Distribution of the time between maximum and minimum of random walks

We consider a one-dimensional Brownian motion of fixed duration T. Using a path-integral technique, we compute exactly the probability distribution of the difference tau = t(min)-t(max) between the time t(min )of the global minimum and the time t(max) of the global maximum. We extend this result to a Brownian bridge, i.e., a periodic Brownian motion of period T. In both cases, we compute analytically the first few moments of tau, as well as the covariance of t(max) and t(min) , showing that these times are anticorrelated. We demonstrate that the distribution of tau for Brownian motion is valid for discrete-time random walks with n steps and with a finite jump variance, in the limit n -> infinity. In the case of Levy flights, which have a divergent jump variance, we numerically verify that the distribution of tau differs from the Brownian case.
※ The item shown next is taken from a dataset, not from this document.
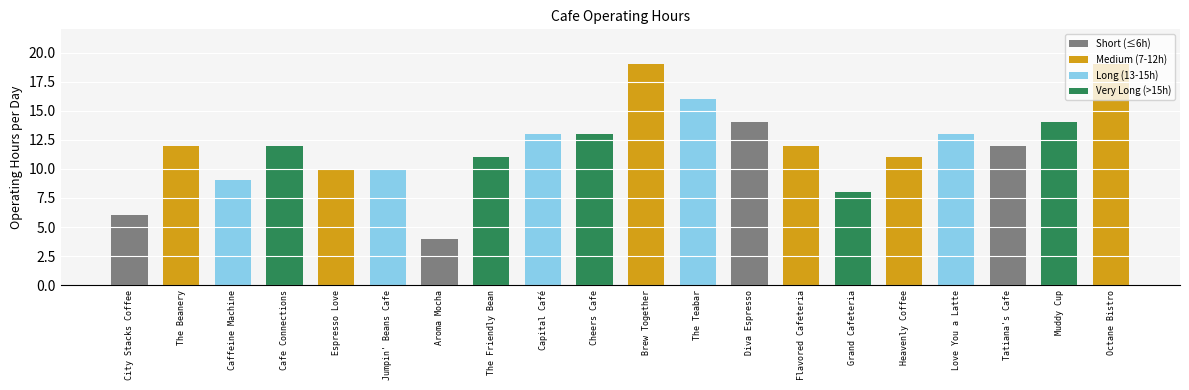

The chart shows a value of 13 at Brew Together. True or false?

False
For random walks with continuous and symmetric jumps we numerically verify that the probability of the event "tau = n" is exactly 1/(2n) for any finite n, independently of the jump distribution. Our results can be also applied to describe the distance between the maximal and minimal height of (1 + 1)-dimensional stationary-state Kardar-Parisi-Zhang interfaces growing over a substrate of finite size L. Our findings are confirmed by numerical simulations. Some of these results have been announced in a recent Letter [Phys.Rev.Lett.123,200201 (2019)].